Here, a glossary of other effects in the distinctive soundscape in “War Horse.”

Bullet whizzing by: The “bullet-by” is what sound guys call it, Mr. Rydstrom said, and for that effect he went Winter Olympics: “If you do quick turns in ice skating or skiing, you get that ripping sound,” he said. “We extract those and maybe do a little Doppler effect on them.”

Bullet-by of artillery missiles: “We used a string bow across a copper bowl to make these weird metallic sounds,” Mr. Rydstrom said. “I was in a weird artillery missile frame of mind. There is a classic artillery whistle that we did put in, but Spielberg is such a connoisseur of classic movie sound, there’s a classic artillery whistle that he remembered from ‘Paths of Glory’ that we had to emulate.”

Horse stampede in a cavalry scene: “There’s such a rumble on a mass of cavalry, it’s hard to record literally that. The first thing you do is record things like horses on racetracks. We’d put recorders on jockeys – there’s a local racetrack here in the East Bay that’s sort of horses with carts. You could go in the pace car or something, you could get a real straight-on recording of a group of horses galloping. We also recorded cattle being moved. For the really low end, we can use deep, almost rumbly explosive stuff – I’ve had a sound for years of glaciers breaking apart. It was useful as horses galloping and as a distant artillery sound.”

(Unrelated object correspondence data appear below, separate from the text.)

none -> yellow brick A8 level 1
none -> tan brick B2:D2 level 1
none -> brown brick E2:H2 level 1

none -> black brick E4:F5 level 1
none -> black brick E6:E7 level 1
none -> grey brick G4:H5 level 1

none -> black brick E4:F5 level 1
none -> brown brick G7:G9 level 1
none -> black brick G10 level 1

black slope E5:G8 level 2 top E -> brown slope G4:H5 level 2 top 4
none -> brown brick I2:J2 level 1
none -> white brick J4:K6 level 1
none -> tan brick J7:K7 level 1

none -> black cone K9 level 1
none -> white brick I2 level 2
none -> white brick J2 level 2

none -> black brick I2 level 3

Incoming shell: “That’s one of the scariest sounds in war to me, knowing that a shell is coming in to explode near you. I recorded my vacuum cleaner. I was vacuuming my stairs and if you vacuum in the crack of the stairs in the carpet, it makes this crazy whoosh. This happens to sound people all time, you’re doing something mundane one day and you hear this great sound. My wife has long thought I’m crazy; she probably had to be quiet for a few hours while I recorded a vacuum cleaner. The cracks of my stairs are so clean now.”

The star horses, Joey and Topthorn: “Our first instinct as a sound man is, if I just take a walrus and an otter, and speed them up, it’ll make a great Joey vocal! Spielberg tried to warn against that. He wanted the horses to sound like horses. We recorded many, many horses to find the voice for Joey. My favorite was miniature horses. They sound different, they have a different emotional range – they’re a little closer to dogs. We have to make a library of different horse vocals and start categorizing them into different emotions. We had to record horses in veterinary hospitals that were sick or coming out of anesthesia. My wife has a horse, her horse makes this weird teeth grind, we used it all through the movie. I use it as a tender friendly sound between Joey and Albert,” the boy played by Jeremy Irvine.

The sound editor Teresa Eckton specializes in creature vocals, Mr. Rydstrom continued. “She cut Chewbacca. She and I would look at a scene and we would talk about it as if working with an actor or working with an animator. So we would talk about what was going on in the horse’s mind. It’s like ‘Inside the Actor’s Studio’ – what is the horse’s goal? You need action verbs to describe what the horse is going through. It was good to decide separately Joey and Topthorn, where their minds were at. We started to build piece by piece, breath by breath, to make a horse vocal come alive. It was the most intricate and difficult thing to do, to make the horses believable and have character.”

Tanks: “I have the old-fashioned push mower with no engine. I’m mowing the lawn and I hear this clattery thing – you slow that down and record it really close, it’s perfect for a tank.”

Trenches: “Trenches for World War I are key. I tried to find the claustrophobic sound of being in a trench. If you take one of those big water bottles and you blow over the top of it, and you loop it and you slow it down, it makes this steady howl. So we used that. Again, the sounds of your household can be immensely satisfying.”

For those wondering how Mr. Rydstrom got his start, he said he went to film school: “The fundamental irony of my career is that I got interested in film because I loved silent film.”